Reading Güldemann's recent ~400-page handbook review on the classification of the languages of Africa; so far seems like fair treatment & in decent detail. Already the introduction has good underlining of basic methodological points like
- where substantial shared material exists, one should default to a relationship and not propose mass loaning / creolization / "mixing" without further arguments
- correspondence sets without proper reconstruction can be almost as important for tracing external relationships as fully reconstructed proto-forms
- not every language has numerals and thus not every relationship involves them either
- lack of proper documentation is an obstacle for proper classification
Finished reading after a week and a half, and my recommendation stands! A well balanced review: makes the basics of the field clear for newcomers, does not stray into either speculation or "it hasn't been done so it can't be done" skepticism, some minor engagement with primary data like a few key vocabulary items identified as Niger-Congo membership markers, often marks out areas where more work is definitely needed.
The "domains" of Khoisan (13 pages) and Niger-Congo (128 pages) are discussed in the best detail I think. The latter especially makes it clear how, between the various perhaps spurious units, many are only really spurious as subgroups but their members belonging in the family overall still looks likely, e.g. Adamawa, Ubangian.
To throw out one follow-up idea, this also suggests to me interesting new possibilities on the origin of Niger-Congo.

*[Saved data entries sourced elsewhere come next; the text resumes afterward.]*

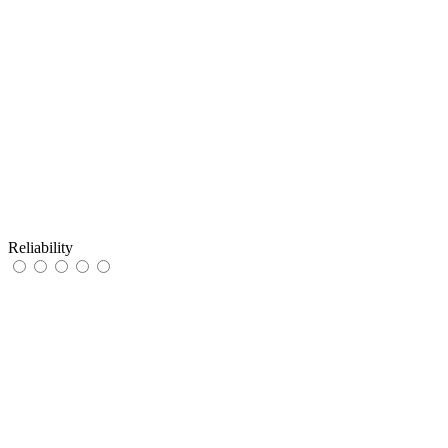
Reliability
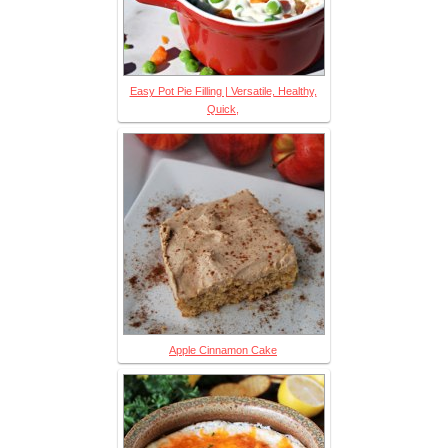
Easy Pot Pie Filling | Versatile, Healthy,
Quick,
Apple Cinnamon Cake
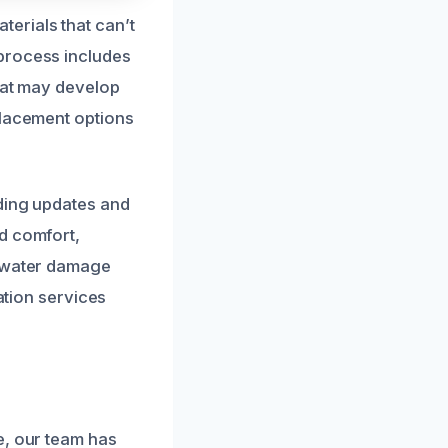
erials that can’t
process includes
that may develop
placement options
iding updates and
d comfort,
n water damage
ation services
e, our team has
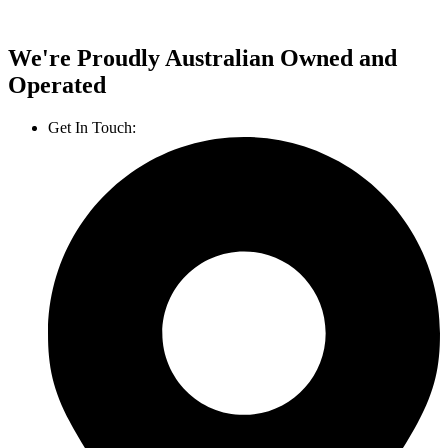
We're Proudly Australian Owned and
Operated
Get In Touch:
1800 812 027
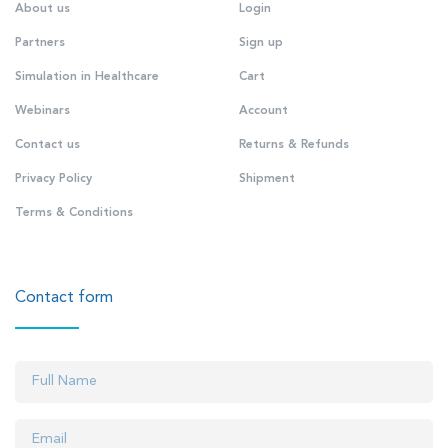
About us
Login
Partners
Sign up
Simulation in Healthcare
Cart
Webinars
Account
Contact us
Returns & Refunds
Privacy Policy
Shipment
Terms & Conditions
Contact form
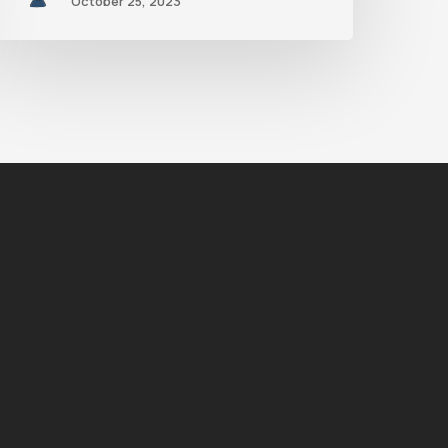
October 25, 2023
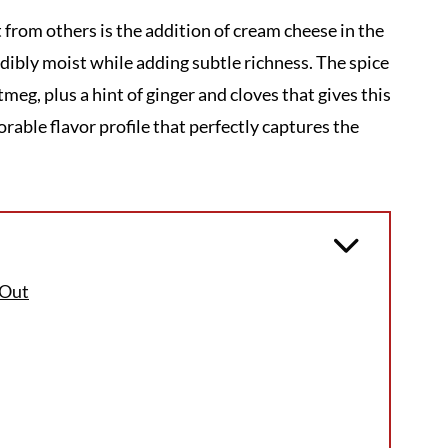
 from others is the addition of cream cheese in the
edibly moist while adding subtle richness. The spice
eg, plus a hint of ginger and cloves that gives this
rable flavor profile that perfectly captures the
 Out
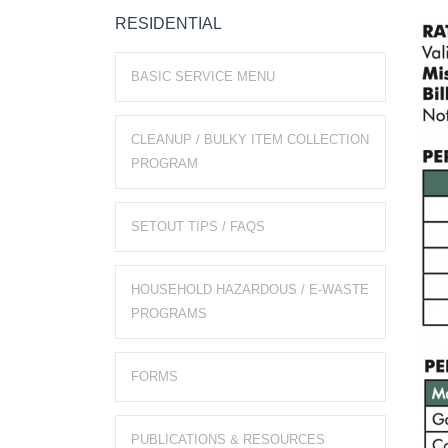
RESIDENTIAL
BASIC SERVICE MENU
CLEANUP / BULKY ITEM COLLECTION
PROGRAM
SETOUT TIPS / FAQS
HOUSEHOLD HAZARDOUS / E-WASTE
PROGRAMS
FORMS
PUBLICATIONS & RESOURCES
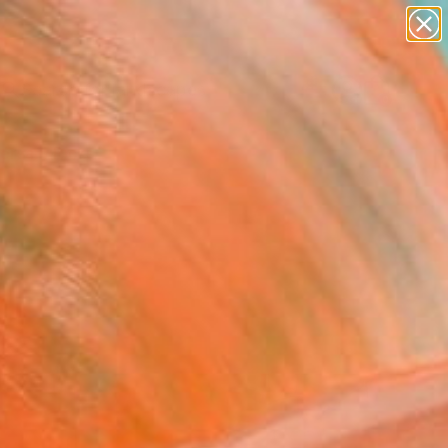
paintings
abstracts
figurative art
landscapes
Search for
wall sculpture
+
0
artist name
anything
ersary Picks
paintings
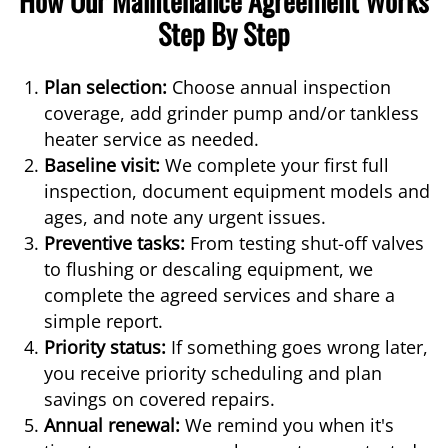
Step By Step
Plan selection:
Choose annual inspection
coverage, add grinder pump and/or tankless
heater service as needed.
Baseline visit:
We complete your first full
inspection, document equipment models and
ages, and note any urgent issues.
Preventive tasks:
From testing shut-off valves
to flushing or descaling equipment, we
complete the agreed services and share a
simple report.
Priority status:
If something goes wrong later,
you receive priority scheduling and plan
savings on covered repairs.
Annual renewal:
We remind you when it's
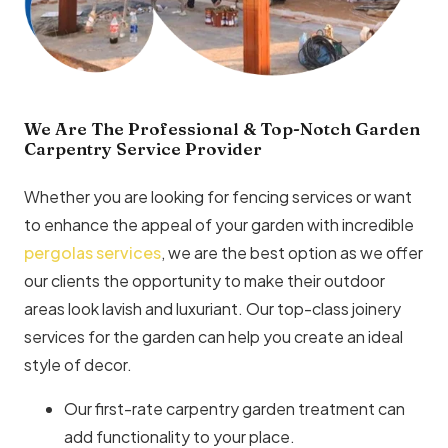
We Are The Professional & Top-Notch Garden
Carpentry Service Provider
Whether you are looking for fencing services or want
to enhance the appeal of your garden with incredible
pergolas services
, we are the best option as we offer
our clients the opportunity to make their outdoor
areas look lavish and luxuriant. Our top-class joinery
services for the garden can help you create an ideal
style of decor.
Our first-rate carpentry garden treatment can
add functionality to your place.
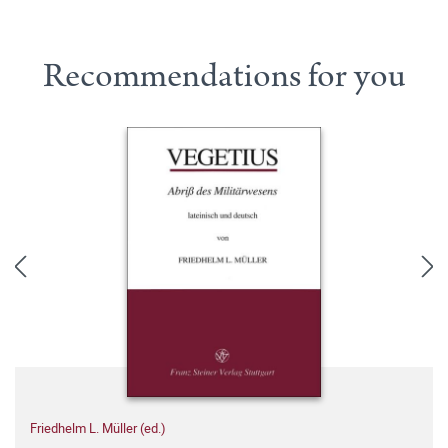
Recommendations for you
Friedhelm L. Müller (ed.)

The traditional classification of the family "starts" in the west, with Mande, Dogon and Atlantic branching early and splits then proceeds eastwards / clockwise around Gulf of Guinea towards Bantu; if so it would be very mysterious how some really early branches would have ended up in Kordofan instead. However if Mande & Dogon are now excluded and the components of Atlantic cannot be definitely shown to be early splits, and the Adamawa / Ubangi area also abounds in small language groups only weakly established as NC members — maybe it's instead there in the northeast that we have some early-splitting branches, with later areal convergence producing some superficial appearence of large subgroups. And from a homeland somewhere in this direction, it would be then already more reasonable to then find a few other early-diverging branches in Sudan. (Or indeed even further; Güldemann takes even the very speculative concept of "Niger-Saharan" surprizingly seriously and, with full Nilo-Saharan basically obsolete now, there would be in principle openings also there for even more distant relatives to the family. Getting ahead of things here though.)
The treatment of the also large Nilo-Saharan "domain" ends up necessarily less in-depth (75 pp.) due to almost everything about this being still in the air. There are good reviews especially about the state of the large subunits Central Sudanic (solid, needs more reconstruction especially in its eastern end) and Eastern Sudanic (several likely connections in there, the idea fully panning out is not yet a given). Many of the other small units are left basically at mention that they exist and may not be documented too well. (George) Starostin's interesting basic-lexicon survey from some years back gets no mention unfortunately, even though he has many of the same conclusions as Güldemann, and though he does not generally shy away from citing also only preliminarily circulated manuscripts if particularly relevant.
Afroasiatic is also covered in less detail (38 pp.), now for somewhat opposite reasons: it's fairly solidly established and has proportionally lots of specialist literature on the overall family already, so there's less about overall classification to even review. The history of its overall assembly is probably good for context but, unlike in the other cases, maybe doesn't have too much to contribute to understanding the current situation. Finer attention to open questions within Chadic, Cushitic and Omotic would have been nice, but perhaps there is indeed a better place and better writer for those elsewhere.
The title of the paper still is "Historical linguistics and genealogical language classification in Africa" though, and it might have been nice to underline better that former does not end once the latter has been established. Classification clearly takes front seat here and a couple issues of historical linguistics (e.g. any proto-cultural reconstruction, engagement with neighboring disciplines like archeology and genetics) get sidelined entirely. Maybe it's for the better, across a whole continent there would be easily some additional 400 pages to be written on each these!; don't get your hopes too high.
The whopping 83 pages of bibliography lastly seems like a very good starting point for branching more into particular issues, although obviously also this is only the peak of the iceberg.